Depuis cet épisode, le flot de ses recherches, mêlé à celui de ses pensées, n’a cessé de conduire l’homme « qui refuse la facilité » vers un art de tous les possibles, dont il se plaît à réinventer les codes à son rythme et à sa façon, parallèlement à son métier de professeur d’histoire de l’art et de l’architecture à l’ALBA. Pour ce faire, tantôt il emprunte à l’architecture de ses études, comme par exemple sur All That Is Solid Melts into Air, une acrylique murale à travers laquelle Chakar interrogeait la suprématie d’une carte, dans le cadre d’abord du Hamra Street Project instigué par Ashkal alwan en 2000, puis, dans d’autres dimensions, au sein de son exposition solo « Becoming Two » au Beirut Art Center en 2017.

Tantôt il use des mots, et plus particulièrement de l’oral, pour ses performance-talks, tel The Eighth Day où il tissait à la Biennale de Liverpool en 2008 des similitudes entre la notion de trou noir et celle de la guerre de 2006, « par le fait même que ces deux évènements se mesurent de par l’effet qu’ils ont sur les choses qui les entourent ». Tantôt, aussi, il arrive à Tony Chakar de simplement proposer une réflexion sur le monde et sur les changements qui le trament en puisant dans la théologie en particulier. « À travers mon installation Of Other Worlds that Are in this One, j’ai voulu plancher sur la manière dont on regarde le monde qui a été définie par l’époque de la Renaissance, une projection d’images sur un plan qui fait

semblant d’exister et qui contraste, par exemple, avec toute l’imagerie des icônes religieuses qui, au contraire, joue sur les surfaces plutôt que la profondeur », explique-t-il en détaillant les nuances de ce travail.

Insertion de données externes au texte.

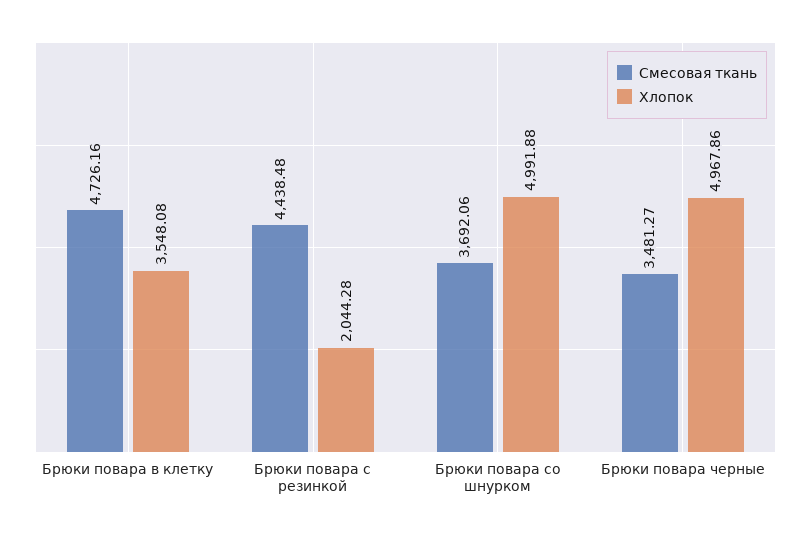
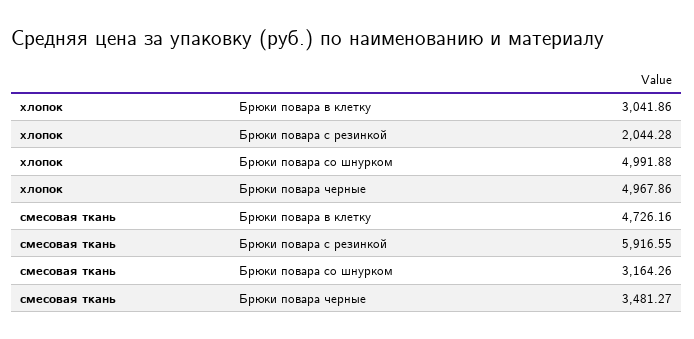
  {
    "Смесовая ткань": {
      "Брюки повара в клетку": 4726.16,
-     "Брюки повара с резинкой": 4438.48,
+     "Брюки повара с резинкой": 5916.55,
-     "Брюки повара со шнурком": 3692.06,
+     "Брюки повара со шнурком": 3164.26,
      "Брюки повара черные": 3481.27
    },
    "Хлопок": {
-     "Брюки повара в клетку": 3548.08,
+     "Брюки повара в клетку": 3041.86,
      "Брюки повара с резинкой": 2044.28,
      "Брюки повара со шнурком": 4991.88,
      "Брюки повара черные": 4967.86
    }
  }

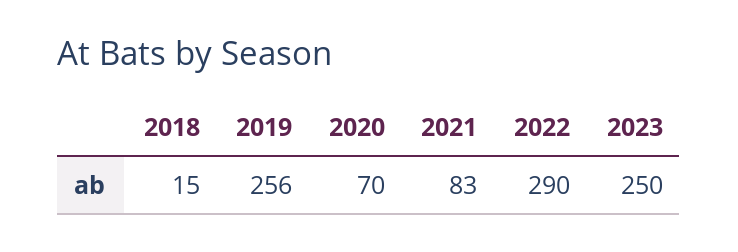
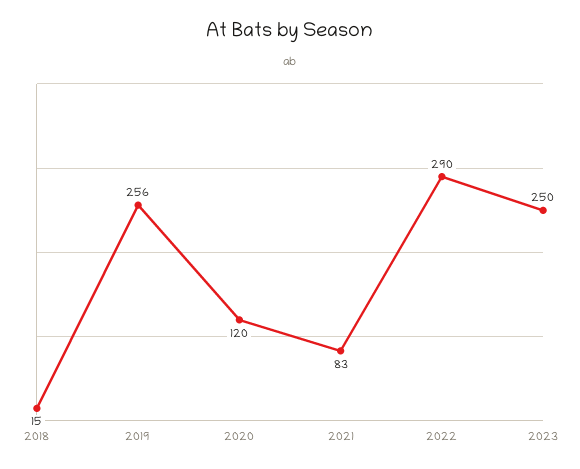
  {
    "2018": 15,
    "2019": 256,
-   "2020": 70,
+   "2020": 120,
    "2021": 83,
    "2022": 290,
    "2023": 250
  }

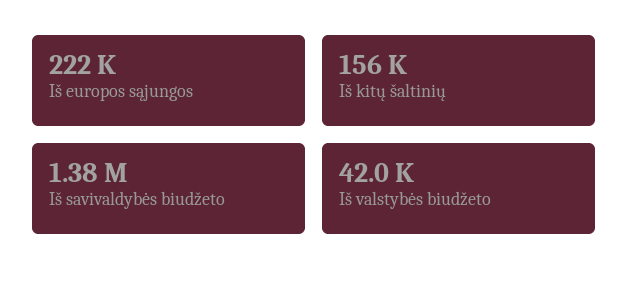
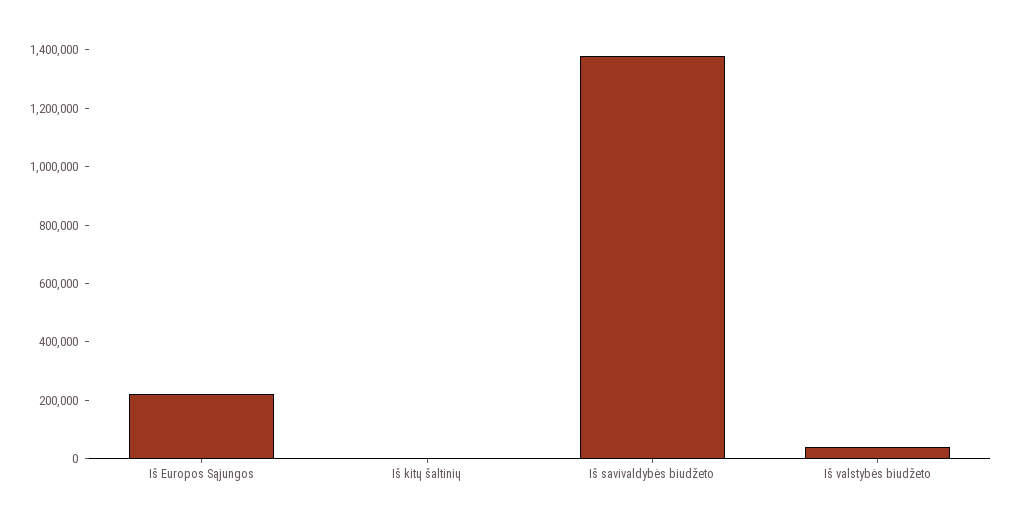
  {
    "Iš europos sąjungos": 222000,
-   "Iš kitų šaltinių": 156000,
+   "Iš kitų šaltinių": 0,
    "Iš savivaldybės biudžeto": 1380000,
    "Iš valstybės biudžeto": 42000
  }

Comme autant de facettes qui font finalement de Tony Chakar, par-delà son art, un raconteur d’histoires hors pair, qui préfère, comme les grands auteurs, se mettre dans l’ombre et laisser son œuvre parler pour lui…


5 mai 1968

Naissance à Beyrouth.

Février 1977

Son père est tué par un sniper.

1992

Première fois qu’il écoute « Smells Like Teen Spirit » à la radio dans une voiture.

1996

Son premier article publié dans « Mulhaq an-Nahar. »

1999

Sa première intervention dans un espace public, « A Retroactive Monument for a Chimerical City » (avec Ashkal alwan).

2017

Son premier solo show, « On Becoming Two », au Beirut Art Center

2018

Après de longues années de refus de vendre ses œuvres, vente d’une première pièce au Van Abbemuseum aux Pays-Bas.